Subtracting the exact solution $x$, and introducing the notation for the error $e^{(k)} = x^{(k)} - x$, we get the equality for the errors

$$e^{(k+1)} = e^{(k)} - \omega A e^{(k)} = \left(I - \omega A\right) e^{(k)}.$$

Thus,

$$\left\|e^{(k+1)}\right\| = \left\|\left(I - \omega A\right) e^{(k)}\right\| \leq \left\|I - \omega A\right\| \left\|e^{(k)}\right\|,$$

for any vector norm and the corresponding induced matrix norm. Thus, if $\|I-\omega A\| < 1$, the method converges.

Suppose that $A$ is symmetric positive definite and that $(\lambda_j)_j$ are the eigenvalues of $A$. The error converges to $0$ if $| 1 - \omega \lambda_j | < 1$ for all eigenvalues $\lambda_j$. If, e.g., all eigenvalues are positive, this can be guaranteed if $\omega$ is chosen such that $0 < \omega < \omega_\text{max}\,, \ \omega_\text{max}:= 2/\lambda_{\text{max}}(A)$. The optimal choice, minimizing all $| 1 - \omega \lambda_j |$, is $\omega_\text{opt} := 2/(\lambda_\text{min}(A) + \lambda_\text{max}(A))$, which gives the simplest Chebyshev iteration. This optimal choice yields a spectral radius of
$$\min_{\omega\in (0,\omega_\text{max}) } \rho \left(I - \omega A\right)
  = \rho \left(I - \omega_\text{opt} A\right)
  = 1 - \frac{2}{\kappa(A)+1} \,,$$
where $\kappa(A)$ is the condition number.

If there are both positive and negative eigenvalues, the method will diverge for any $\omega$ if the initial error $e^{(0)}$ has nonzero components in the corresponding eigenvectors.

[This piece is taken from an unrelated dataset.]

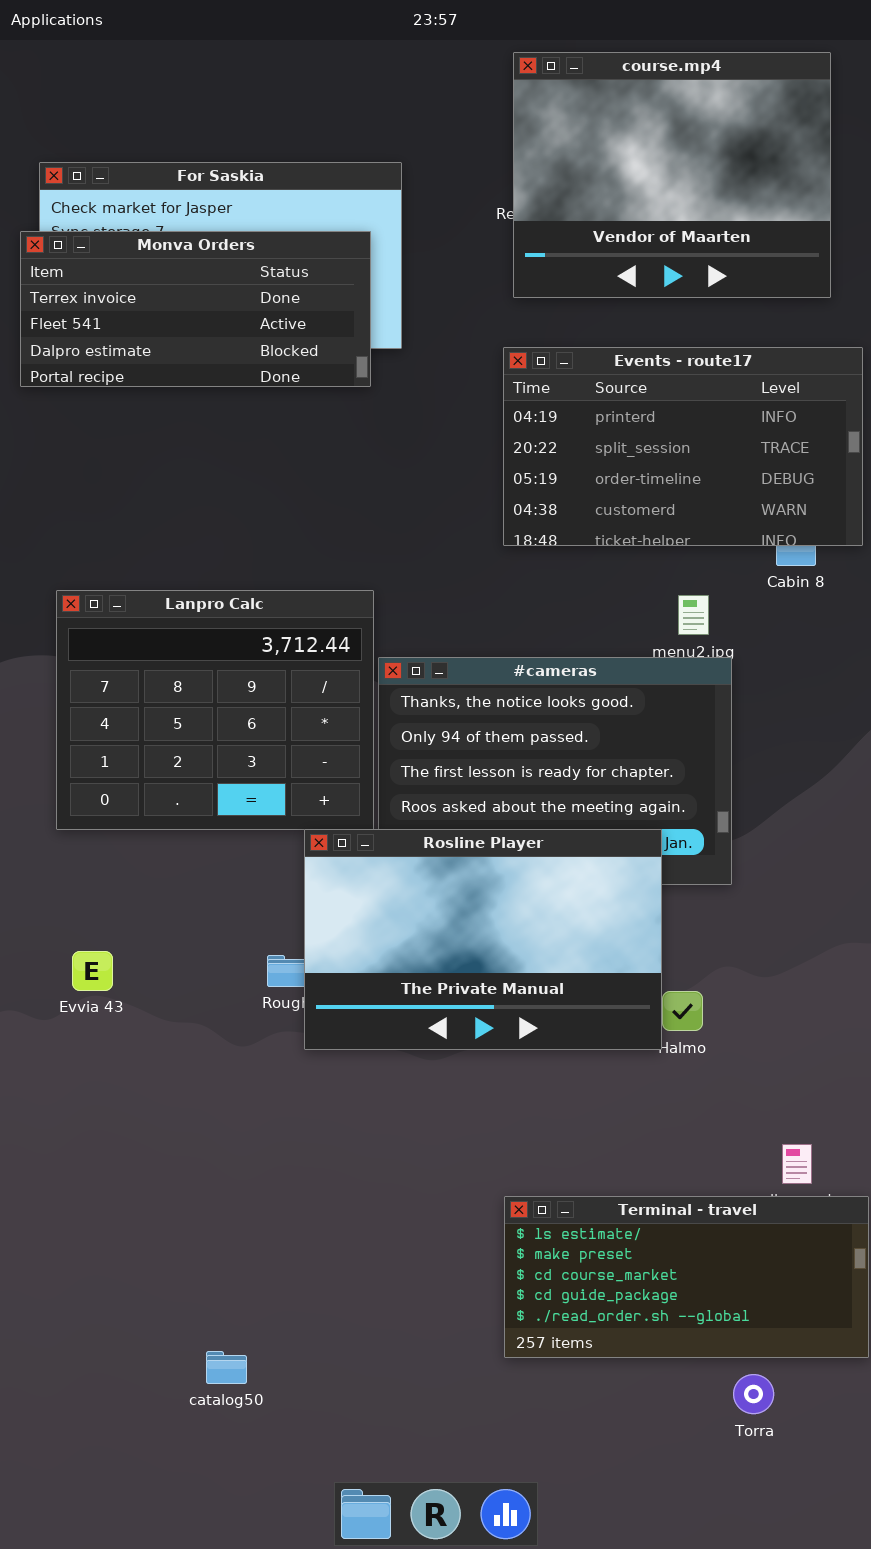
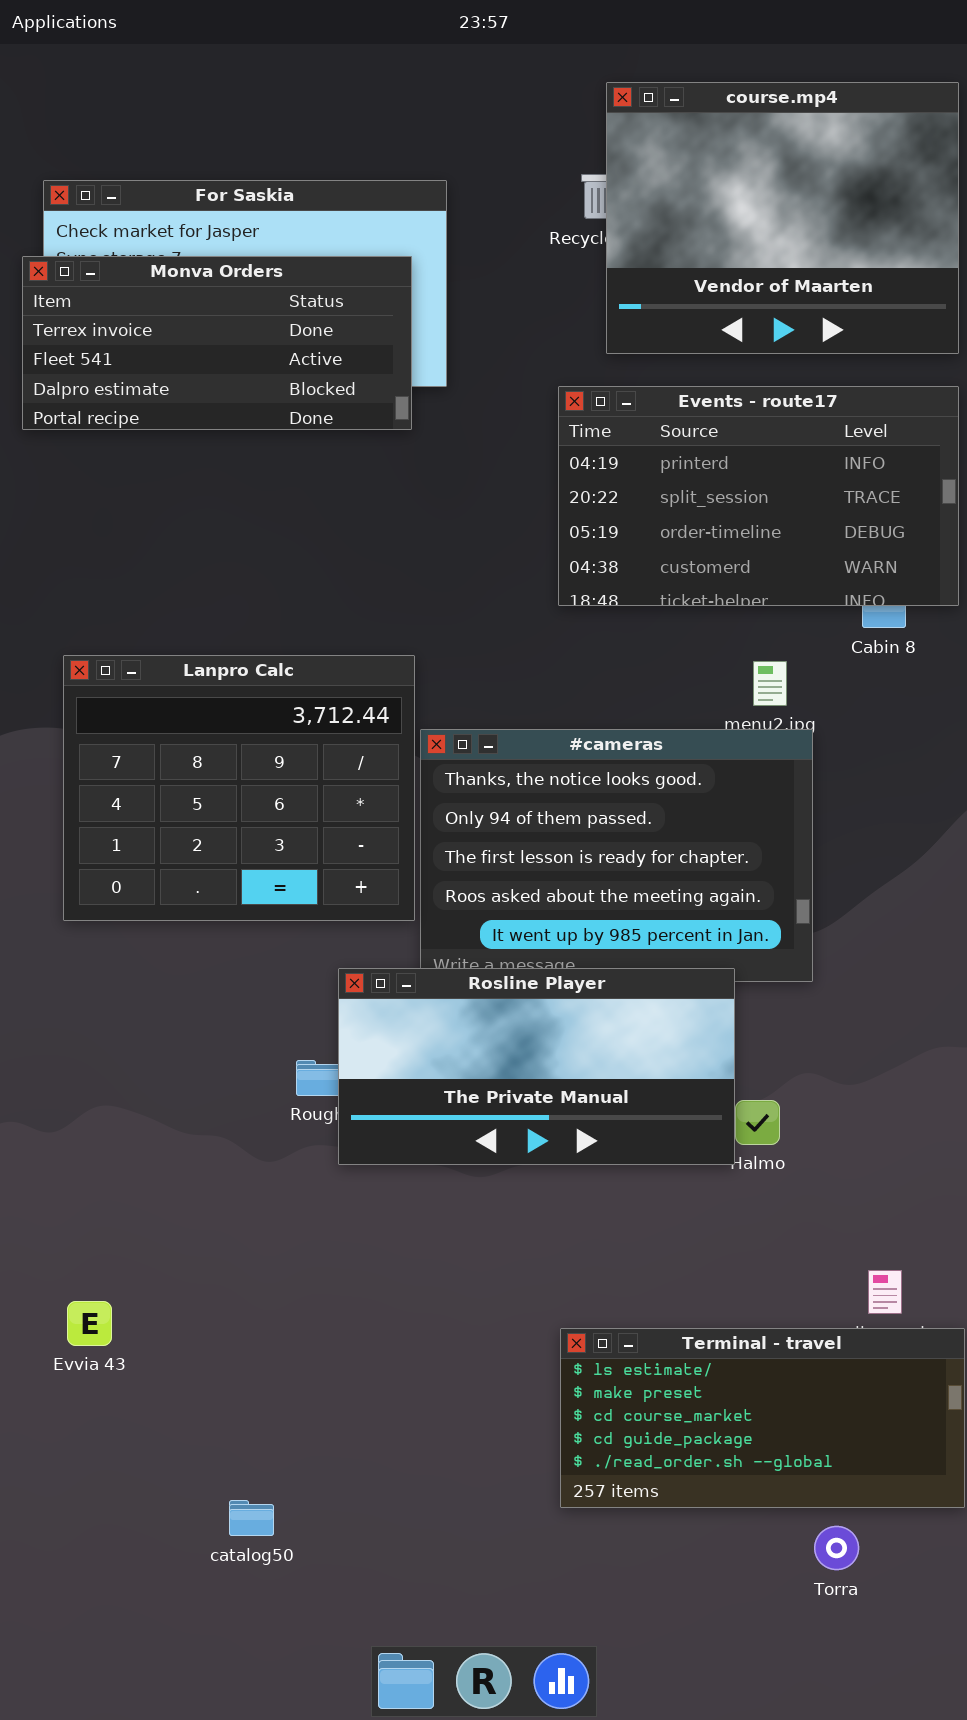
course.mp4: [513,52,831,298] -> [606,82,959,354], moved
Rosline Player: [304,829,662,1050] -> [338,968,735,1165], resized
Evvia 43: [72,951,113,991] -> [67,1301,112,1346], moved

== Equivalence to gradient descent ==
Consider minimizing the function $F(x) = \frac{1}{2} \left\|\tilde{A}x - \tilde{b}\right\|_2^2$. Since this is a convex function, a sufficient condition for optimality is that the gradient is zero ($\nabla F(x) = 0$) which gives rise to the equation
$$\tilde{A}^T \tilde{A} x = \tilde{A}^T\tilde{b}.$$

Define $A = \tilde{A}^T\tilde{A}$ and $b = \tilde{A}^T\tilde{b}$.
Because of the form of A, it is a positive semi-definite matrix, so it has no negative eigenvalues.

A step of gradient descent is
$$x^{(k+1)} = x^{(k)} - t \nabla F(x^{(k)}) = x^{(k)} - t \left( Ax^{(k)} - b \right)$$
which is equivalent to the Richardson iteration by making $t=\omega$.